◆ Problem requirements: Lines in the listing below that contain the string "موارد" are to be found and copied.

────

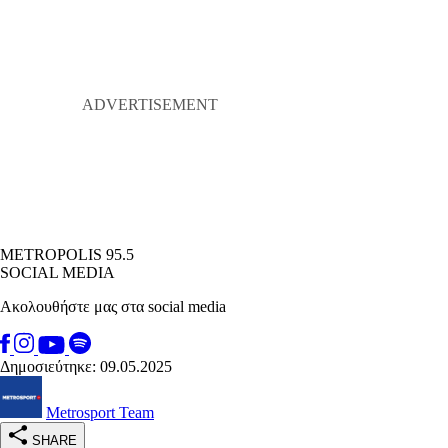
METROPOLIS 95.5
SOCIAL MEDIA
Ακολουθήστε μας στα social media
Δημοσιεύτηκε: 09.05.2025
Metrosport Team
SHARE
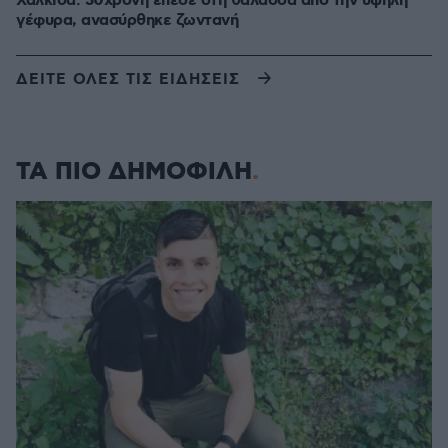
Χαλκίδα: 30χρονη έπεσε στη θάλασσα από την υψηλή
γέφυρα, ανασύρθηκε ζωντανή
ΔΕΙΤΕ ΟΛΕΣ ΤΙΣ ΕΙΔΗΣΕΙΣ
ΤΑ ΠΙΟ ΔΗΜΟΦΙΛΗ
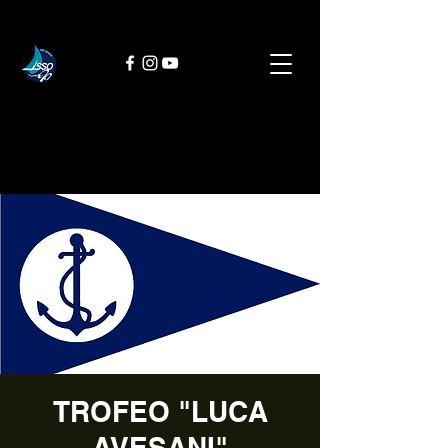
TROFEO "LUCA
AVESANI"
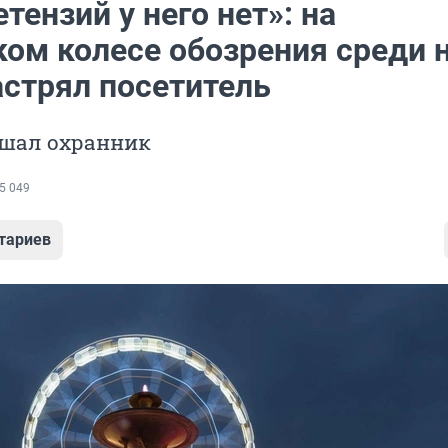
тензий у него нет»: на
ком колесе обозрения среди 
астрял посетитель
шал охранник
5 049
тариев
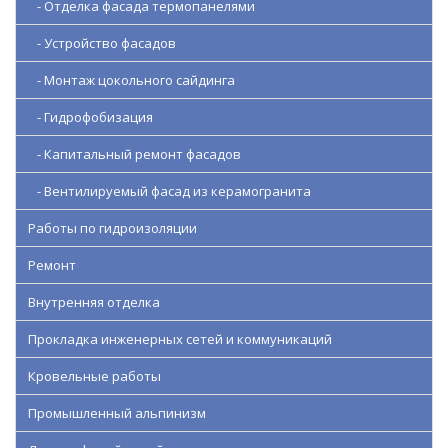
- Отделка фасада термопанелями
- Устройство фасадов
- Монтаж цокольного сайдинга
- Гидрофобизация
- Капитальный ремонт фасадов
- Вентилируемый фасад из керамогранита
Работы по гидроизоляции
Ремонт
Внутренняя отделка
Прокладка инженерных сетей и коммуникаций
Кровельные работы
Промышленный альпинизм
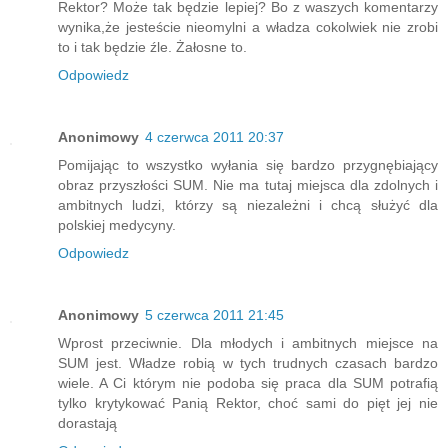
Rektor? Może tak będzie lepiej? Bo z waszych komentarzy
wynika,że jesteście nieomylni a władza cokolwiek nie zrobi
to i tak będzie źle. Żałosne to.
Odpowiedz
Anonimowy
4 czerwca 2011 20:37
Pomijając to wszystko wyłania się bardzo przygnębiający
obraz przyszłości SUM. Nie ma tutaj miejsca dla zdolnych i
ambitnych ludzi, którzy są niezależni i chcą służyć dla
polskiej medycyny.
Odpowiedz
Anonimowy
5 czerwca 2011 21:45
Wprost przeciwnie. Dla młodych i ambitnych miejsce na
SUM jest. Władze robią w tych trudnych czasach bardzo
wiele. A Ci którym nie podoba się praca dla SUM potrafią
tylko krytykować Panią Rektor, choć sami do pięt jej nie
dorastają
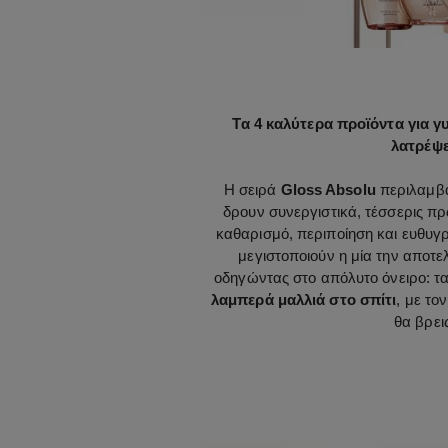
Τα 4 καλύτερα προϊόντα για γ
λατρέψε
Η σειρά
Gloss Absolu
περιλαμβά
δρουν συνεργιστικά, τέσσερις π
καθαρισμό, περιποίηση και ευθυγρά
μεγιστοποιούν η μία την αποτε
οδηγώντας στο απόλυτο όνειρο: τ
λαμπερά μαλλιά στο σπίτι
, με το
θα βρει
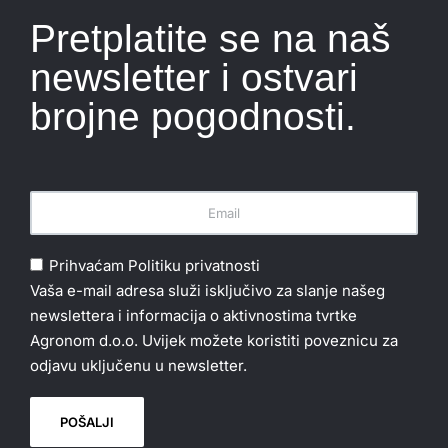
Pretplatite se na naš
newsletter i ostvari
brojne pogodnosti.
Prihvaćam
Politiku privatnosti
Vaša e-mail adresa služi isključivo za slanje našeg
newslettera i informacija o aktivnostima tvrtke
Agronom d.o.o. Uvijek možete koristiti poveznicu za
odjavu uključenu u newsletter.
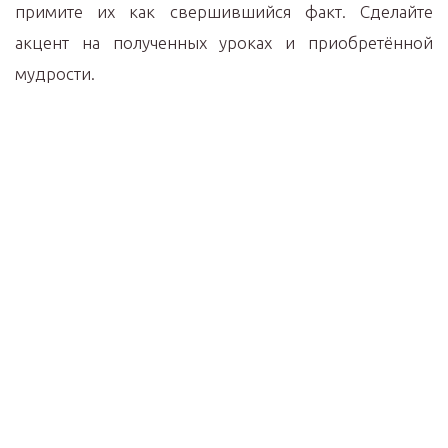
примите их как свершившийся факт. Сделайте
акцент на полученных уроках и приобретённой
мудрости.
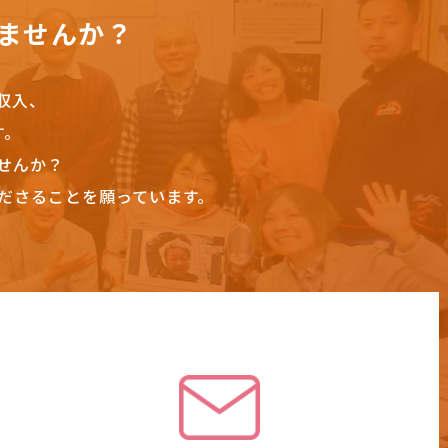
ませんか？
収入、
す。
せんか？
ださることを願っています。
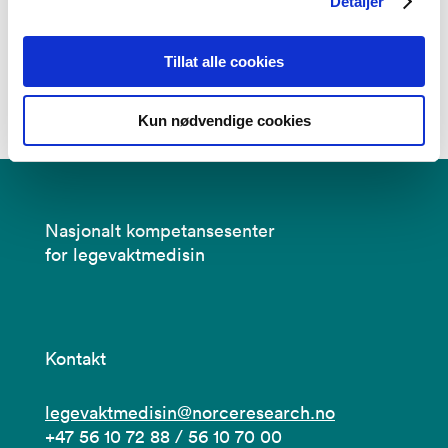
Detaljer
Tillat alle cookies
Kun nødvendige cookies
Nasjonalt kompetansesenter
for legevaktmedisin
Kontakt
legevaktmedisin@norceresearch.no
+47 56 10 72 88 / 56 10 70 00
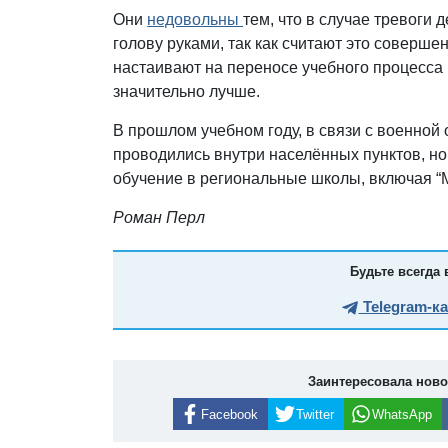
Они
недовольны
тем, что в случае тревоги
голову руками, так как считают это соверш
настаивают на переносе учебного процесса 
значительно лучше.
В прошлом учебном году, в связи с военной 
проводились внутри населённых пунктов, но
обучение в региональные школы, включая “М
Роман Перл
Будьте всегда 
Telegram-к
Заинтересовала нов
Facebook
Twitter
WhatsApp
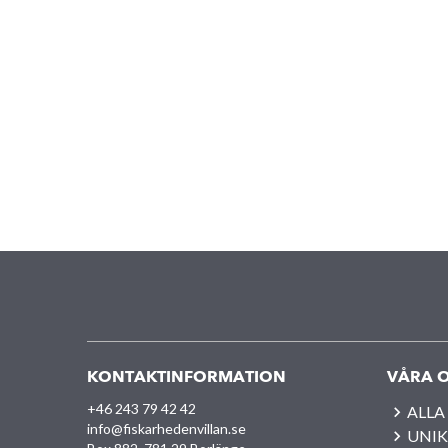
KONTAKTINFORMATION
VÅRA O
+46 243 79 42 42
ALLA
info@fiskarhedenvillan.se
UNIK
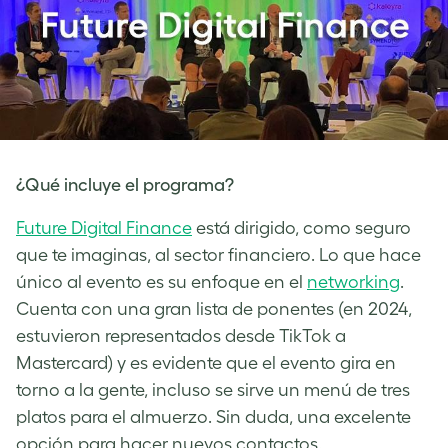
¿Qué incluye el programa?
Future Digital Finance
está dirigido, como seguro
que te imaginas, al sector financiero. Lo que hace
único al evento es su enfoque en el
networking
.
Cuenta con una gran lista de ponentes (en 2024,
estuvieron representados desde TikTok a
Mastercard) y es evidente que el evento gira en
torno a la gente, incluso se sirve un menú de tres
platos para el almuerzo. Sin duda, una excelente
opción para hacer nuevos contactos.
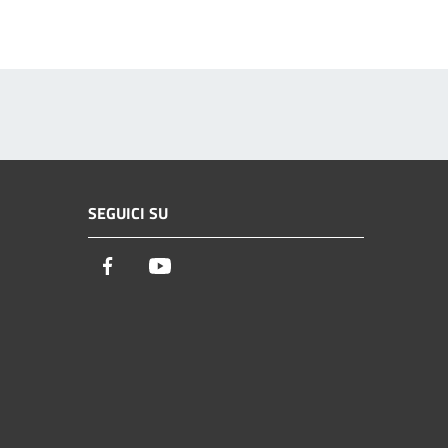
SEGUICI SU
Facebook
Youtube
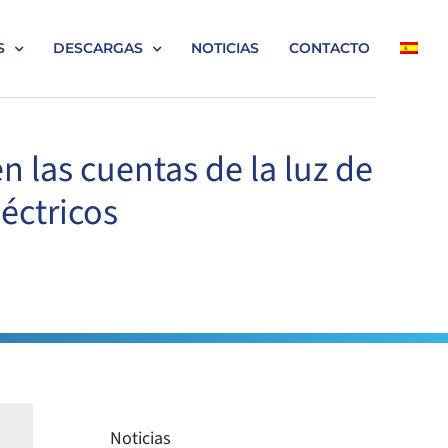
S
DESCARGAS
NOTICIAS
CONTACTO
n las cuentas de la luz de
éctricos
Noticias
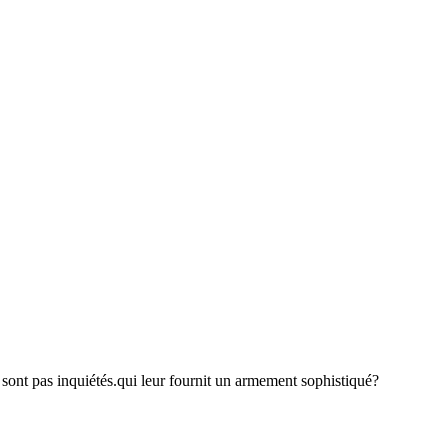
sont pas inquiétés.qui leur fournit un armement sophistiqué?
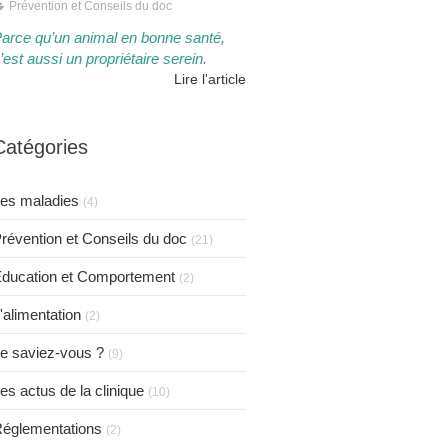
Prévention et Conseils du doc
arce qu’un animal en bonne santé,
’est aussi un propriétaire serein.​​
Lire l'article
Catégories
es maladies
(4)
révention et Conseils du doc
(21)
ducation et Comportement
(2)
'alimentation
(2)
e saviez-vous ?
(9)
es actus de la clinique
(10)
églementations
(2)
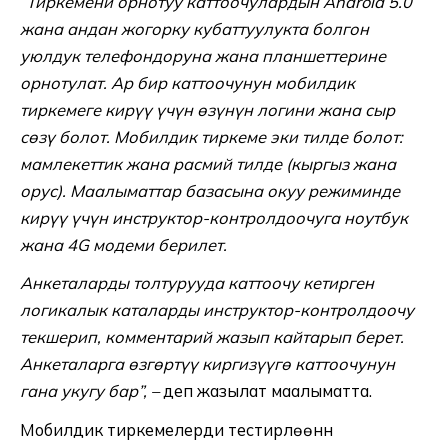
“Тиркемени орнотуу каттоочулардын Android 5.0
жана андан жогорку кубаттуулукта болгон
уюлдук телефондоруна жана планшеттерине
орнотулат. Ар бир каттоочунун мобилдик
тиркемеге кирүү үчүн өзүнүн логини жана сыр
сөзү болот. Мобилдик тиркеме эки тилде болот:
мамлекеттик жана расмий тилде (кыргыз жана
орус). Маалыматтар базасына окуу режиминде
кирүү үчүн инструктор-контролдоочуга ноутбук
жана 4G модеми берилет.
Анкеталарды толтурууда каттоочу кетирген
логикалык каталарды инструктор-контролдоочу
текшерип, комментарий жазып кайтарып берет.
Анкеталарга өзгөртүү киргизүүгө каттоочунун
гана укугу бар”, –
деп жазылат маалыматта.
Мобилдик тиркемелерди тестирлөөнүн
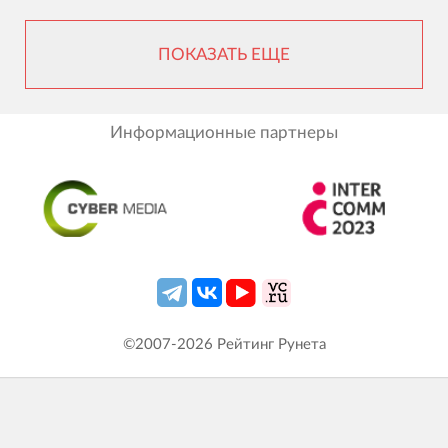
ПОКАЗАТЬ ЕЩЕ
Информационные партнеры
©2007-
2026
Рейтинг Рунета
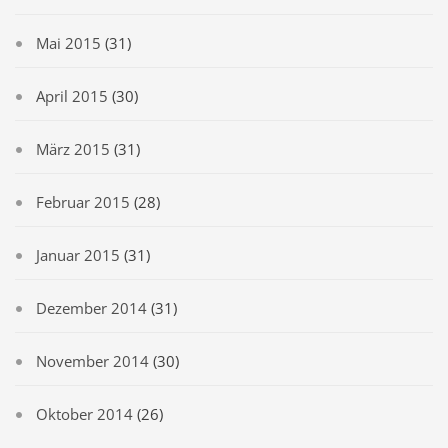
Mai 2015
(31)
April 2015
(30)
März 2015
(31)
Februar 2015
(28)
Januar 2015
(31)
Dezember 2014
(31)
November 2014
(30)
Oktober 2014
(26)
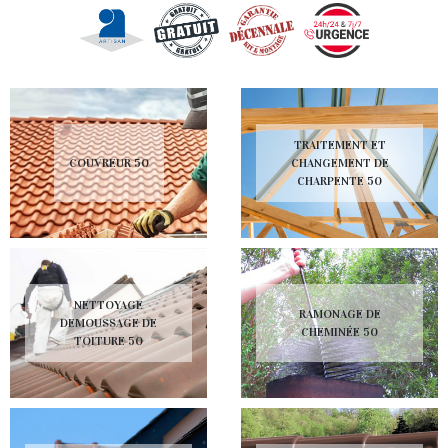
TRAITEMENT ET
COUVREUR 50
CHANGEMENT DE
CHARPENTE 50
NETTOYAGE
RAMONAGE DE
DEMOUSSAGE DE
CHEMINÉE 50
TOITURE 50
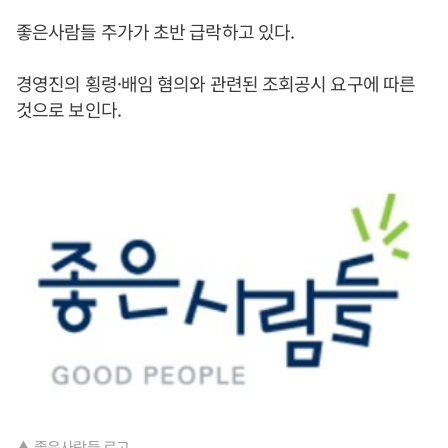
좋은사람들 주가가 초반 급락하고 있다.
경영진의 횡령·배임 혐의와 관련된 조회공시 요구에 따른
것으로 보인다.
▲ 좋은사람들 로고.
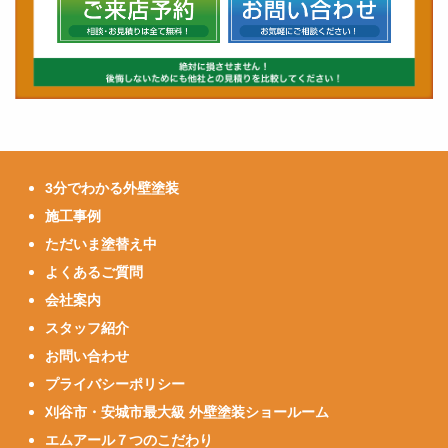
3分でわかる外壁塗装
施工事例
ただいま塗替え中
よくあるご質問
会社案内
スタッフ紹介
お問い合わせ
プライバシーポリシー
刈谷市・安城市最大級 外壁塗装ショールーム
エムアール７つのこだわり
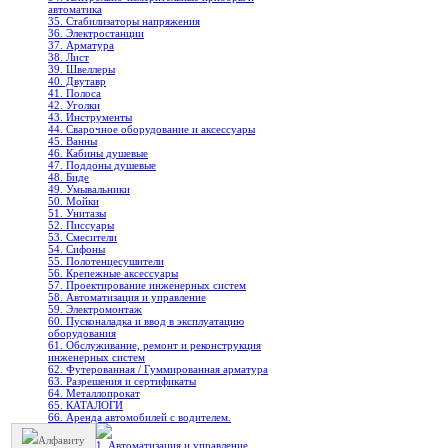
автоматика
35. Стабилизаторы напряжения
36. Электростанции
37. Арматура
38. Лист
39. Швеллеры
40. Двутавр
41. Полоса
42. Уголки
43. Инструменты
44. Сварочное оборудование и аксессуары
45. Ванны
46. Кабины душевые
47. Поддоны душевые
48. Биде
49. Умывальники
50. Мойки
51. Унитазы
52. Писсуары
53. Смесители
54. Сифоны
55. Полотенцесушители
56. Крепежные аксессуары
57. Проектирование инженерных систем
58. Автоматизация и управление
59. Электромонтаж
60. Пусконаладка и ввод в эксплуатацию
оборудования
61. Обслуживание, ремонт и реконструкция
инженерных систем
62. Футерованная / Гуммированная арматура
63. Разрешения и сертификаты
64. Металлопрокат
65. КАТАЛОГИ
66. Аренда автомобилей с водителем.
Алфавиту
1. Автоматизация и управление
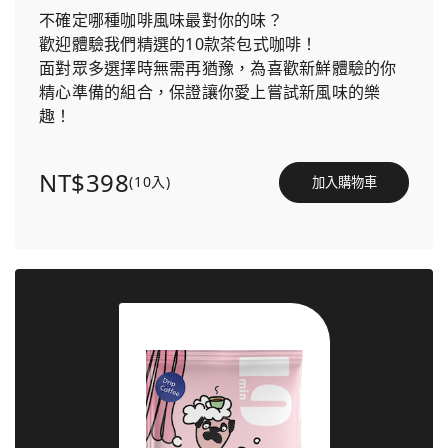
不確定哪種咖啡風味最對你的味？
歡迎體驗我們精選的10款茶包式咖啡！
面對眾多選擇時無需再猶豫，為喜歡新鮮體驗的你
精心準備的組合，保證讓你愛上嘗試新風味的樂
趣！
NT$398
(10入)
加入購物車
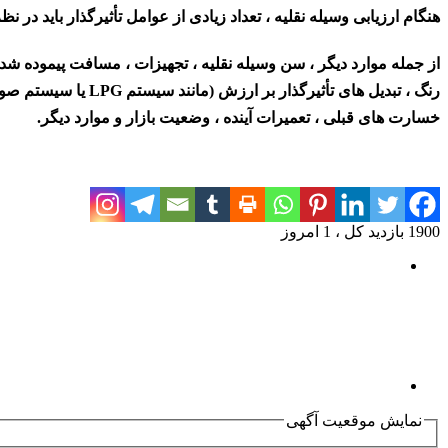
هنگام ارزیابی وسیله نقلیه ، تعداد زیادی از عوامل تأثیرگذار باید در ن
از جمله موارد دیگر ، سن وسیله نقلیه ، تجهیزات ، مسافت پیموده 
رنگ ، تبدیل های تأثیرگذار بر ارزش (مانند سیستم LPG یا سیستم صوتی با کیفیت بالا) ،
خسارت های قبلی ، تعمیرات آینده ، وضعیت بازار و موارد دیگر.
1900 بازدید کل ، 1 امروز
نمایش موقعیت آگهی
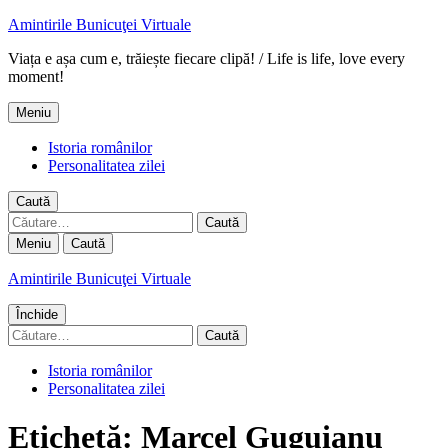
Amintirile Bunicuţei Virtuale
Viața e așa cum e, trăiește fiecare clipă! / Life is life, love every
moment!
Meniu
Istoria românilor
Personalitatea zilei
Caută
Caută
după:
Meniu
Caută
Amintirile Bunicuţei Virtuale
Închide
Caută
după:
Istoria românilor
Personalitatea zilei
Etichetă:
Marcel Guguianu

────

◆ Expected answer:
از جمله موارد دیگر ، سن وسیله نقلیه ، تجهیزات ، مسافت پیموده 
خسارت های قبلی ، تعمیرات آینده ، وضعیت بازار و موارد دیگر.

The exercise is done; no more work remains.